Piper pipes on about women. Light at the end? Emmm.....

John Piper on how Jesus treated women differently and 'they were amazed he was speaking to a woman'.

John Piper is on the ball here but I am not sure about the outworkings of sin which he describes which become very gender specified. Aren't women and men both capable of either being overly dominant or overly passive to equal extents? There is some slanting going on here. Where in the Bible does it say that God created men and women equal and in his mage but with the Piper appendix that they are to have differing, honourable, complementary roles? I understand that women have the children and men do not but there is something else going on here too which unfortunately has its outworking in preventing women from preaching and teaching the word of God to men. Of course, this is not explicit here or even hinted at but I sense it do you? Can you sense it too? The man is a humble courageous protector and he lays down his life for his wife but the woman should do the same if she is in Christ. This is revolutionary, yes, but because it was said to men by the apostle Paul. To quote E L Mascall, who is actually a traditionalist: 'behind St Paul's thought about the man and the woman... the fundamental relation is ...of mutual perfection and of derived partnership.'1

Where Paul advocates that the man is to lay down his life for his wife we are in an interesting place in the bible because of the way that it has been presented. We are looking at Ephesians 5:21-33. The NIV, like many bibles, incorrectly creates a separation between verse 21 and the rest of Paul's writing here. Verse 21 is the frame within which the rest of the advice should be understood. The husband and the wife are to be mutually submitted to each other: the wife to the husband as the Church to Christ and the husband to the wife as Christ to the Church. Christ died for the Church,so the husband's love for the wife is to be self-sacrificial. Paul overstated the husband's submission to the wife to counteract the authority men had over their wives in the first century. It doesn't mean that Paul didn't think that the wife shouldn't also lay down her life for her husband. She should, it just didn't need stating because it would already be assumed that she would.

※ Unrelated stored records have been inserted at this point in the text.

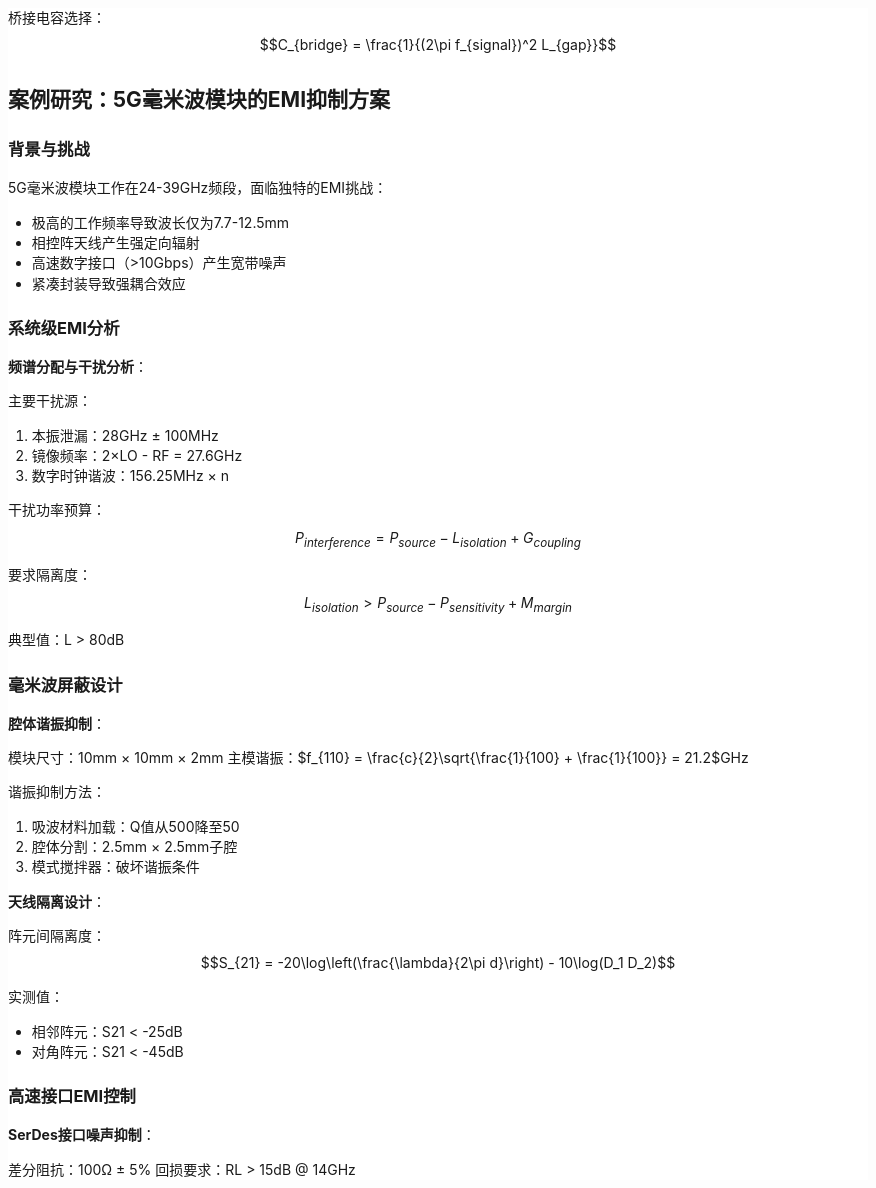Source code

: 桥接电容选择：
$$C_{bridge} = \frac{1}{(2\pi f_{signal})^2 L_{gap}}$$

## 案例研究：5G毫米波模块的EMI抑制方案

### 背景与挑战

5G毫米波模块工作在24-39GHz频段，面临独特的EMI挑战：
- 极高的工作频率导致波长仅为7.7-12.5mm
- 相控阵天线产生强定向辐射
- 高速数字接口（>10Gbps）产生宽带噪声
- 紧凑封装导致强耦合效应

### 系统级EMI分析

**频谱分配与干扰分析**：

主要干扰源：
1. 本振泄漏：28GHz ± 100MHz
2. 镜像频率：2×LO - RF = 27.6GHz
3. 数字时钟谐波：156.25MHz × n

干扰功率预算：
$$P_{interference} = P_{source} - L_{isolation} + G_{coupling}$$

要求隔离度：
$$L_{isolation} > P_{source} - P_{sensitivity} + M_{margin}$$

典型值：L > 80dB

### 毫米波屏蔽设计

**腔体谐振抑制**：

模块尺寸：10mm × 10mm × 2mm
主模谐振：$f_{110} = \frac{c}{2}\sqrt{\frac{1}{100} + \frac{1}{100}} = 21.2$GHz

谐振抑制方法：
1. 吸波材料加载：Q值从500降至50
2. 腔体分割：2.5mm × 2.5mm子腔
3. 模式搅拌器：破坏谐振条件

**天线隔离设计**：

阵元间隔离度：
$$S_{21} = -20\log\left(\frac{\lambda}{2\pi d}\right) - 10\log(D_1 D_2)$$

实测值：
- 相邻阵元：S21 < -25dB
- 对角阵元：S21 < -45dB

### 高速接口EMI控制

**SerDes接口噪声抑制**：

差分阻抗：100Ω ± 5%
回损要求：RL > 15dB @ 14GHz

You're so nearly there Piper.

1 MASCALL, E.L., 'Women and the Priesthood of the Church' p.119

1 comment:

Phil Almond said...

‘But as the church is subject to Christ, so also the wives to their husbands in everything’ (Ephesians 5:24 in the context of Ephesians 5:18-33).

The heart of the disagreement about the ordination of women is the disagreement over what it means in the above passage for the church to be subject to Christ and what this should mean in the above passage for the husband-wife relationship in marriage and, in 1 Corinthians 11:3, 1 Timothy 2:8-15 and 1 Timothy 3, for the man-woman relationship in the church.

It is clear from the New Testament that the church is under Christ’s authority and that all Christians ought to obey his commands and follow his leadership.

In the Ephesians passage husbands are called upon to model their relationship with their wives on Christ; wives are called upon to model their relationship with their husbands on the church. These involve self-sacrifice, love, nourishment, cherishing by Christ towards the church and husbands towards their wives, and involve being subject to Christ by the church and being subject to their own husbands by wives. Because the Christ-church, husband-wife analogy is so closely coupled, and the notion of Christ’s authority in Paul’s thought is inescapable, the notion of the husband’s authority is likewise inescapable.

One of the main attempts by supporters of the ordination of women to counter this conclusion is the view that verse 21: ‘..being subject to one another in the fear of Christ’ ‘controls’ what follows, so that the husband-wife relationship is one of mutual submission. We reply that this cannot be right since it would imply that the Christ-church relationship is likewise one of mutual submission because of the close coupling of the analogy. In response it is argued by some that the Christ-church relationship is in some sense symmetrical so that the Christ-church model husbands and wives are exhorted to imitate is a mutual submission model.

Examples of Christ’s alleged submission to the church are often given as Mark 10:35-45, Philippians 2:1-11, John 13:3-17. In each of these, Jesus speaks of himself or is spoken of as a slave or servant. But this is not submission. By coming as a slave or servant, by drinking the cup which ‘my Father hath given me’, by becoming obedient unto death, even the death of a cross, Jesus was meeting our needs, doing for us that which was necessary to save us from our sins. He was not submitting to our authority. He was obeying his Father. And the exhortation in all three passages to followers of Christ is that they should meet the needs of others by being servant to all. In the John passage Jesus says, ‘Ye call me the Teacher and the Lord, and well ye say; for I am’. The disciples were not Jesus’ Teacher and Lord.

Also if, as seems reasonable, Ephesians 5:21 – 6:9 is one connected line of thought, the verse 21 argument fails anyway because the parent-child and master-slave relationships are obviously not mutual submission relationships.

Colossians 3:18-19, ‘The wives, be ye subject to your husbands, as is befitting in the Lord. The husbands, love ye your wives and be not bitter toward them’, Titus 2:5 and 1 Peter 3:5-6 support the understanding of Ephesians 5 given above.